The Pentagon and the Hunt for Black Gold

Friday, July 18th, 2008 by RLR

From Tom Dispatch
By Nick Turse

For years, “oil” and “Iraq” couldn’t make it into the same sentence in mainstream coverage of the invasion and occupation of that country. Recently, that’s begun to change, but “oil” and “the Pentagon” still seldom make the news together.

Last year, for instance, according to Department of Defense (DoD) documents, the Pentagon paid more than $70 million to Hunt Refining, an oil company whose corporate affiliate, Hunt Oil, undermined U.S. policy in Iraq. Not that anyone would know it. While the hunt for oil in Iraq is now being increasingly well covered in the mainstream, the Pentagon’s hunt for oil remains a subject missing in action. Despite the staggering levels at which the Pentagon guzzles fuel, it’s a chronic blind spot in media energy coverage.

Let’s consider the Hunt Oil story in a little more detail, since it offers a striking example of the larger problem.

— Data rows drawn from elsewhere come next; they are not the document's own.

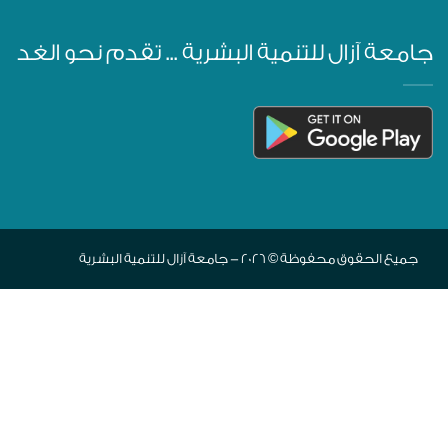
جامعة آزال للتنمية البشرية ... تقدم نحو الغد
جميع الحقوق محفوظة © 2026 - جامعة آزال للتنمية البشرية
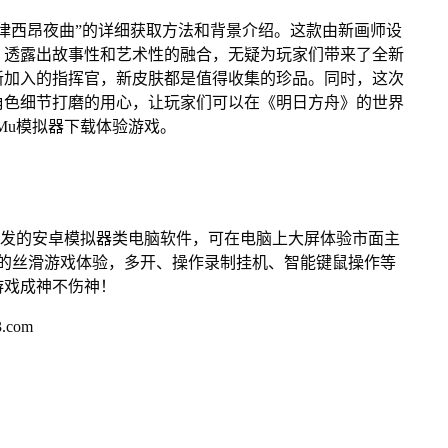
律西昂夜曲”的详细获取方法和背景介绍。这款由新画师设
，透露出故事性和艺术性的融合，无疑为玩家们带来了全新
新加入的指挥官，新皮肤都是值得收集的珍品。同时，这次
角色细节打磨的用心，让玩家们可以在《明日方舟》的世界
Mu模拟器下载体验游戏。
开发的安卓模拟器类电脑软件，可在电脑上大屏体验市面主
来的丝滑游戏体验，多开、操作录制挂机、智能键鼠操作等
游戏成神不伤神！
.com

On July 3, 2008, according to the New York Times, the House Committee on Oversight and Government Reform found that Hunt Oil had pursued “an oil deal with the regional Kurdistan government that ran counter to American policy and undercut Iraq’s central government.” Despite its officially stated policy of warning companies like Hunt Oil “that they incur risks in signing contracts until Iraq passes an oil law,” the State Department in some cases actually encouraged a deal between the “Texas oil company with close ties to President Bush” and Kurdistan that “undercut” Prime Minister Nouri al-Maliki’s government in Baghdad.

Asked if the White House was aware of Hunt Oil’s negotiations with Kurdistan’s largely autonomous regional government, President Bush’s press secretary Dana Perino replied, “I don’t know of anybody who was aware of it.”